Ser português
Naturalmente, ser português é ser diferente de ser espanhol, inglês, francês ou sueco. E não se trata somente de falar outra língua; trata-se de pensar e proceder de maneira diversa, em muita coisa, de todos os restantes.
A isto chamam os antropólogos e os sociólogos “cultura”. Os psicólogos sociais também lhe dão o nome de idiossincrasia.

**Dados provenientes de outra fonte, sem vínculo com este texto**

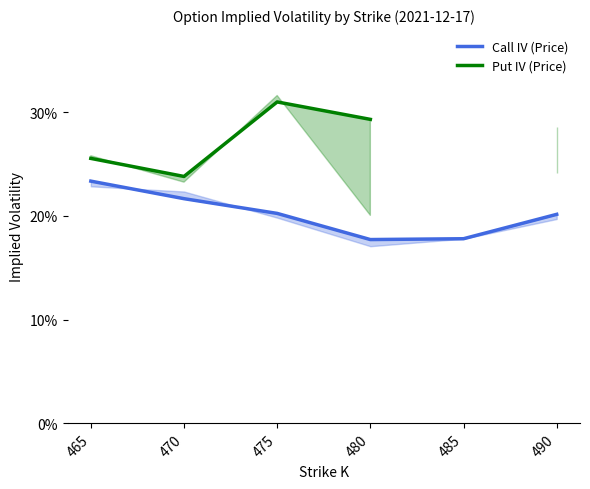

List the labels in order of Put IV (Price) value, smallest first.

470, 465, 490, 480, 475, 485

Como é que se caracteriza a cultura portuguesa ou, se se preferir, como é que “são” os Portugueses? Que retrato podemos fazer de nós mesmos? O que é que nos distingue dos outros povos?
Estas são perguntas legítimas às quais já houve cientistas sociais ‒ antropólogos, filósofos e sociólogos ‒ que deram respostas. Agostinho da Silva com a sua explicação da portugalidade, Eduardo Lourenço com a psicanálise da nossa nacionalidade e o quase esquecido Jorge Dias com o estudo do carácter português são exemplos de alguns ‒ talvez os mais destacados ‒ estudiosos que buscaram definir-nos.
Claro, poder-se-á colocar, num tempo de globalização, a dúvida sobre a existência de uma identidade “ampla” de um povo em contrapartida a uma identidade “restrita”, pois, quanto mais se interpenetram hábitos e comportamentos, mais se perderá aquilo que o caracterizou, restando, em última análise, a língua e a História como elementos definidores de diferenças.
Ora, embora sem a segurança ‒ pelo contrário, cheio de todas as inseguranças ‒ de quem se debruçou com cautela sobre estas questões do carácter e da identidade nacionais, julgo que, independentemente da globalização que vivemos, os Portugueses continuam a manter um substrato identitário, vindo de longe.
Na senda de Jorge Dias, poderei reproduzir alguns aspectos que, parece-me, continuam a fazer parte do carácter português.
Somos individualistas, embora queiramos parecer solidários, porque o nosso pensamento dominante é “salvo-me em primeiro lugar, depois vêm os outros”; isto é tão verdade, que se traduz no pagamento dos impostos ‒ obrigação individual para satisfação da colectividade ‒ pois se se puder escapar-lhes não nos pesa a consciência.
Somos vaidosos, pois, mesmo que faltem em casa pequenos luxos alimentares, temos de, na rua, mostrar abastança, traduzida na farpela, no calçado, nos adereços e, acima de tudo, no automóvel.
Temos especial propensão para fugir ao cumprimento das normas e regras, nomeadamente em ambiente de trabalho, sonhando sempre em não depender de patrão por se desejar ser dono do “negócio”.
Deixamo-nos impressionar pela autoridade e pela ordem quando no estrangeiro, facto que faz de nós trabalhadores admirados além-fronteiras. Todavia, em contradição com o individualismo, somos generosos, se vislumbrarmos reconhecimento social.
Somos, por natureza, tristes e nostálgicos, ainda que nos julguemos alegres; anda “agarrada” a nós uma desconfiança permanente o que nos leva a pensar que toda a gente nos quer enganar.
Poderia continuar, mas para meditação é suficiente. O resto poderão ler em Jorge Dias.
Mas, para consolo de todos, em boa verdade, somos hospitaleiros e não somos más-pessoas.